======== Brontekst ========

Waarom zijn samenwerkingen zo belangrijk? We werken nog niet echt samen met bedrijven binnen de duurzame mode, maar wel met het bedrijfsleven. We proberen bedrijven echt te stimuleren om oude bedrijfskleding bij ons in te leveren zodat er weer mooie producten van gemaakt kunnen worden.
Van wie heb je het meest geleerd in jouw carrière? Van mijn team wat ik om mij heen heb verzameld. Dat doe je ook bewust als ondernemer. Je kiest voor mensen die de taken kunnen waar je ze voor vraagt. Ik leer van al die mensen uit mijn team. Iedere dag weer opnieuw. Ik neem ze aan omdat zij het kunnen en een expertise daar op hebben. Ik weet lang niet alles. Iedereen heeft daarin z’n eigen verantwoordelijkheid.

======== Het materiaal ========

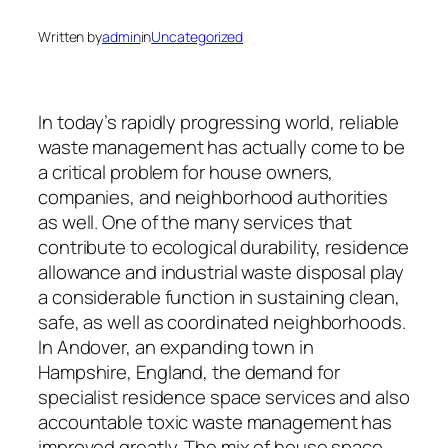
Written by
admin
in
Uncategorized
In today’s rapidly progressing world, reliable
waste management has actually come to be
a critical problem for house owners,
companies, and neighborhood authorities
as well. One of the many services that
contribute to ecological durability, residence
allowance and industrial waste disposal play
a considerable function in sustaining clean,
safe, as well as coordinated neighborhoods.
In Andover, an expanding town in
Hampshire, England, the demand for
specialist residence space services and also
accountable toxic waste management has
improved greatly. The mix of house space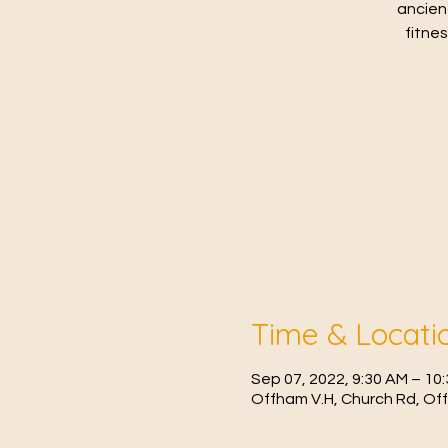
ancien
fitne
Time & Locati
Sep 07, 2022, 9:30 AM – 1
Offham V.H, Church Rd, Of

========

- [Verplichte opdrachten]:
- a) Wat proberen ze volgens het interview in de brontekst bedrijven te laten doen?
- b) Zet het interview over samenwerking en leren in de brontekst voort, te beginnen na de laatste zin.

- [Antwoorden op volgorde]:
- a) Oude bedrijfskleding bij hen inleveren, zodat er weer mooie producten van gemaakt kunnen worden.

- b)
Waarom is het zo belangrijk om producten te ontwikkelen die gemaakt worden met oog voor sociale omstandigheden en het klimaat volgens jou? Eigenlijk het hele grote plaatje, want anders gaan we het niet redden. Met die bril op moeten we keuzes gaan maken. Ik weet niet of je het boek van Babette Porselein hebt gelezen? Daar geeft zij in aan dat we op dit moment teveel wereldbollen per persoon nodig hebben om zo door te gaan. Dat is onmogelijk. Thomas Rauw verwoordt het ook heel erg goed alsof de aarde een spaceship is. Je hangt in de ruimte en we kunnen opmaken wat we niet bij ons hebben en doen dat alles oneindig is. Het is een must voor mij dat we vanuit die kijk gaan handelen.
Worden jullie ook geholpen door de overheid? We hebben onlangs een subsidie binnengehaald om echt innovatie te brengen. En we worden door de lokale overheid geholpen. Bijvoorbeeld in Den Haag door samen te werken voor de mensen die bij ons komen werken. We werken dan samen voor de uitstroom en ze geven taalles aan de deelnemers.
Hoe sta jij tegenover lokale productie? Is dat haalbaar? Ja, wij denken dat lokale productie haalbaar is. Of het voor de maatschappij haalbaar is weet ik niet. Als we meer gaan automatiseren, dan zou het moeten lukken. Het zou in ieder geval een groot gedeelte voor het milieu oplossen. Je ziet het vooral in de fashion. Het wordt ver weg gemaakt en veel te goedkoop verkocht. Als je het al hebt over een t-shirt hoeveel kilometer deze aflegt voordat het in jouw kledingkast ligt, is echt schrikbarend.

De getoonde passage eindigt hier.